Alternativa B - Crime funcional contra a ordem tributária.
Fundamentação Legal e Conceitual
A questão descreve uma conduta específica prevista na legislação penal brasileira relacionada à arrecadação e fiscalização de tributos. Para identificar a resposta correta, é necessário analisar os elementos do tipo penal descrito no enunciado.
Lei Aplicável:
O caso trata diretamente da Lei nº 9.532/1997, conhecida como a Lei dos Crimes contra a Ordem Tributária.
Análise do Tipo Penal:
O texto do enunciado reproduz quase literalmente o dispositivo legal abaixo:
Art. 1º Constitui crime contra a ordem tributária:
V - patrocinar, direta ou indiretamente, interesse privado perante a administração fazendária, valendo-se da qualidade de funcionário público.
Vamos decompor os elementos para entender por que a alternativa B é a correta:
- Sujeito Ativo: Deve ser um funcionário público. Isso caracteriza o crime como um crime funcional (ou crime próprio), pois apenas quem exerce essa função pode cometê-lo.
- Conduta: Patrocinar interesse privado (fazer lobby, influenciar decisões) perante a administração fazendária (Receita Federal, Secretarias de Fazenda).

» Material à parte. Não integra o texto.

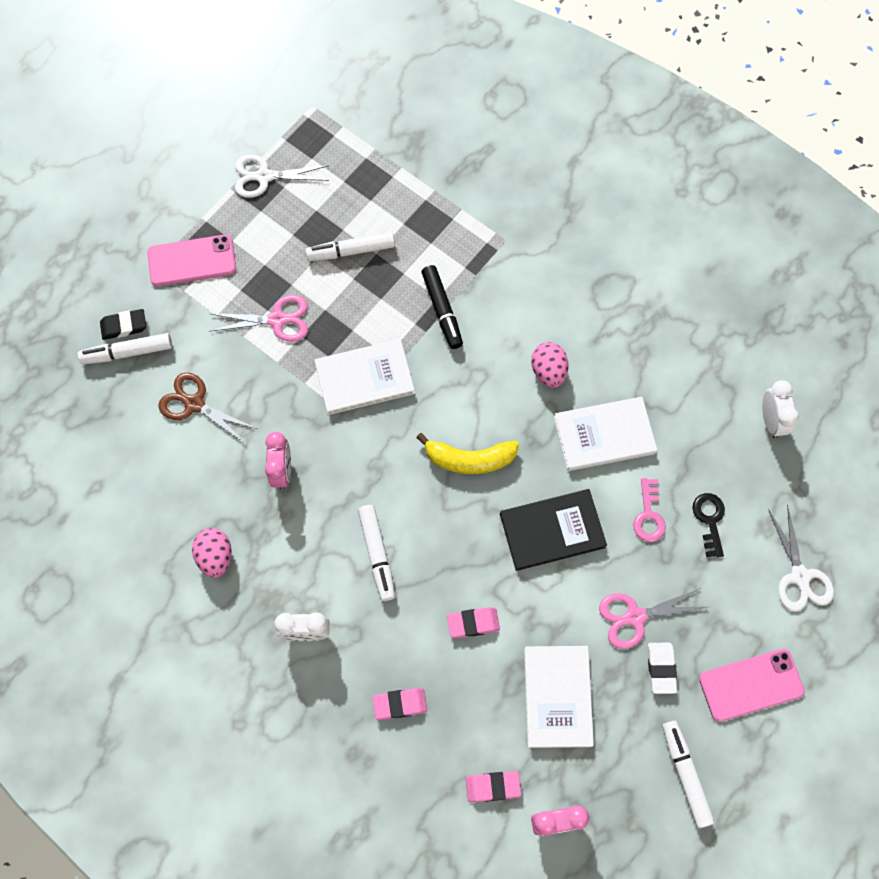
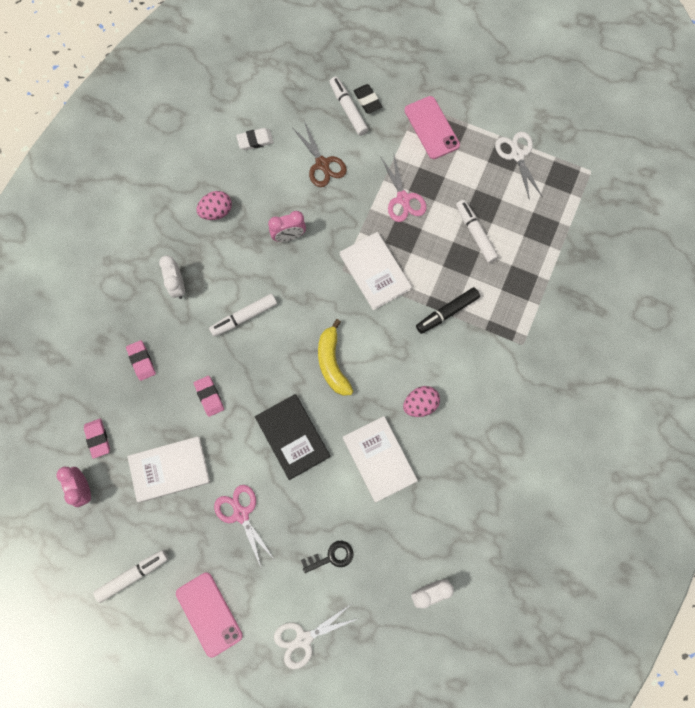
camera: 75 degrees right, 5 degrees up
(194, 404) = (322, 164): brown scissors -> brown scissors turned 135 degrees clockwise
(648, 515) = (323, 507): pink key -> none
(661, 668) = (206, 542): white eraser -> white eraser (255, 140)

- Meio: Valer-se da qualidade de funcionário público (usar o cargo para obter vantagem).
- Objeto Jurídico Protegido: A Ordem Tributária (garantia da arrecadação justa e regular dos impostos).
Tabela Comparativa das Alternativas
Para reforçar o aprendizado, veja como as outras opções se diferenciam deste crime:
| Alternativa | Análise | Por que está incorreta |
|---|
| A | Crime contra o sistema financeiro | Envolve bancos e instituições financeiras, não a administração fiscal. |
| B | Crime funcional contra a ordem tributária | Correta. Encaixa perfeitamente na Lei 9.532/1997. |
| C | Contravenção penal | É uma infração menor. Este ato é classificado como crime, com pena mais grave. |
| D | Contra a ordem econômica | A ordem econômica protege relações comerciais e concorrência, não especificamente a arrecadação tributária. |
| E | Peculato | O peculato envolve desvio ou apropriação de dinheiro/bens públicos. Aqui há influência indevida, não roubo direto. |
Conclusão
A conduta descrita configura abuso de autoridade dentro da esfera fiscal. Como exige a qualidade de funcionário público e viola normas específicas sobre a cobrança e fiscalização de tributos, classifica-se tecnicamente como crime funcional contra a ordem tributária.
Portanto, a alternativa correta é a B.